- Questions à traiter:
[1] D'après l'entretien sur la musique et le cinéma, pourquoi les films d'Honoré plaisent-ils à la personne interrogée ? Répondez en une à trois phrases.
[2] Poursuivez l'entretien sur la musique et le cinéma à partir de sa dernière phrase.

- Extrait du document:
>>>

Oui, bien sûr ! Alex Beaupain, je ne connais pas sa musique depuis longtemps en fait, mais j’adore. Il m’influence, c’est certain. Quant à Honoré, j’ai vu « Les chansons d’amour » dix fois je crois et j’ai vu tous ses autres films. C’est romantique et un peu tragique, ça me plaît.

  • À ce propos, le cinéma est-il une influence majeure dans tes créations ?

Le cinéma est ma première passion. Il influence ma musique, c’est certain. J’aime créer des ambiances sonores qui peuvent rappeler le cinéma.
D’ailleurs, j’ai commencé à composer après avoir déchiffré les partitions d’Amélie Poulain de Yann Tiersen. Et puis, surtout, j’ai décidé de faire des études de musique et de vraiment composer des chansons après avoir vu La Marche de l’empereur dont la B.O. a été composée par Émilie Simon.

<<<

Entrées enregistrées:
>>>

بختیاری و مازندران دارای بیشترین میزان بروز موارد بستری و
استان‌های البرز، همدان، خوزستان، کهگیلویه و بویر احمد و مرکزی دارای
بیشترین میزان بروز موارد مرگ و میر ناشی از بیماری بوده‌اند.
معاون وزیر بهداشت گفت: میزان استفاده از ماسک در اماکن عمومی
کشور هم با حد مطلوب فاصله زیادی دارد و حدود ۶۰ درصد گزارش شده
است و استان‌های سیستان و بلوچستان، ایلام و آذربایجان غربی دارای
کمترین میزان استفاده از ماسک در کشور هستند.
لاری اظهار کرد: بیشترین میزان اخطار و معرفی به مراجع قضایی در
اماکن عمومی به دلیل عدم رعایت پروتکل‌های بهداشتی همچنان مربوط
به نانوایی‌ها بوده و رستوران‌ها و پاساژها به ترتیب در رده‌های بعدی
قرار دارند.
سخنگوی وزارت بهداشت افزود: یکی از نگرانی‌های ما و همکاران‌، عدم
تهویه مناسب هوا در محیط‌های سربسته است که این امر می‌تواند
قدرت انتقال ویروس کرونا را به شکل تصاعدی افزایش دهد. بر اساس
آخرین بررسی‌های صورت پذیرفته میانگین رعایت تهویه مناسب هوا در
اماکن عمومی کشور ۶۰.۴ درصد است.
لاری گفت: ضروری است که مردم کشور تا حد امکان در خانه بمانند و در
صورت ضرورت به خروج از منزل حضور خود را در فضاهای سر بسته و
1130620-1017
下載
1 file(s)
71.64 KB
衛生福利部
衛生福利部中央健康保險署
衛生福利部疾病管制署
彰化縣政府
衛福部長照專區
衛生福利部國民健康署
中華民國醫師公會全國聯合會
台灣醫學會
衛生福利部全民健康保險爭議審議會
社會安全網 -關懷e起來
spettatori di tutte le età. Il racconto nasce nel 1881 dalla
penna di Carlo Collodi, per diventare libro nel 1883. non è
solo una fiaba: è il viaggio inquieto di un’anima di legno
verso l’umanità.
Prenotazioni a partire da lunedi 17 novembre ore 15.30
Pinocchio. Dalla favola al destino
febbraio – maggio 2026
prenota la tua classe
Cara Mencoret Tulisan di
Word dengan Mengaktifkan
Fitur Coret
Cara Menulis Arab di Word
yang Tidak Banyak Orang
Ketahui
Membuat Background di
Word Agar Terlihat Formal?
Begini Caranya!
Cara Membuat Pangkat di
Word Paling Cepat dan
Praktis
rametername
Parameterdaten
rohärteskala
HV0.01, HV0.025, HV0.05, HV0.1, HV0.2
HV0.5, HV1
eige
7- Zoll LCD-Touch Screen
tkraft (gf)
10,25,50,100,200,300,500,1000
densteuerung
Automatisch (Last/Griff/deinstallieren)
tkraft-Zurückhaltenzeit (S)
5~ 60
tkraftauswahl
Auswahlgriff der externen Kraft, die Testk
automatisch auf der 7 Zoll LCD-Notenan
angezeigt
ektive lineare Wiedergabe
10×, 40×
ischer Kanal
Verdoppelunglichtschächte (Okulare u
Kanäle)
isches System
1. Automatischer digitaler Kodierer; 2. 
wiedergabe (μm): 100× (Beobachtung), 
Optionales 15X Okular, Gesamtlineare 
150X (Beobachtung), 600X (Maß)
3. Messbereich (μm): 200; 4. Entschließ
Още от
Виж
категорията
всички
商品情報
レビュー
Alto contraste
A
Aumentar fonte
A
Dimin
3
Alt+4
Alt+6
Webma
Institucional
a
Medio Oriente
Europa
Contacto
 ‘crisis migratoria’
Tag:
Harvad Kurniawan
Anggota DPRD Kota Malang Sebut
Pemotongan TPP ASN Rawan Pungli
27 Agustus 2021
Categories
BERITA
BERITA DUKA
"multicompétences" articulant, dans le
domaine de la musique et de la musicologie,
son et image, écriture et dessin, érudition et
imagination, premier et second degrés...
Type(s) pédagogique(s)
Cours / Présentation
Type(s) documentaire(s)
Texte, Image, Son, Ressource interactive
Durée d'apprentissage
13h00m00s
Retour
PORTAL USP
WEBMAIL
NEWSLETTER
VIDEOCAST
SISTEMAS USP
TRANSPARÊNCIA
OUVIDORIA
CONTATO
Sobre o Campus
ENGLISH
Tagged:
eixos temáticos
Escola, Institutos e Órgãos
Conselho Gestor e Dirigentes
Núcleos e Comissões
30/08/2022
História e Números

<<<

- Réponses aux exercices:
[1] Les films d'Honoré lui plaisent parce qu'ils sont romantiques et un peu tragiques.

[2]
Elle m’a beaucoup influencé à mes débuts. Il y a eu aussi Noir Désir. Maintenant, il y a surtout Benjamain Biolay. Sa musique et ses textes m’ont beaucoup décomplexé. J’aime vraiment beaucoup ce qu’il fait. Il y a aussi Bat for Lashes, j’adore son univers. Et puis la musique classique aussi. J’adore Jean Sébastien Bach. Il y a aussi l’art en général. J’aime voir des expositions, les peintures de Friedrich, les sculptures de Camille Claudel, la poésie de Baudelaire.

  • Curiosité, mais quelle est cette chouette qui entoure ton projet ?
Mathilde Forget - EP
crédit : Marthe Drucbert

La nature est très importante pour moi et ma musique. Et la chouette m’évoque beaucoup d’aspects de ma musique. La forêt, la nuit, le romantisme, l’inquiétude, les oiseaux, l’air, le ciel, l’imaginaire, le rêve. La chouette me va bien. Celle que vous voyez sur la pochette de mon premier EP a été dessinée par la graphiste Marthe Drucbert.

  • Parle-nous de ton EP? Et y en a-t-il un autre en route?

Je l’aime comme un premier amour. Il est important, mais j’ai le sentiment que c’est du passé déjà.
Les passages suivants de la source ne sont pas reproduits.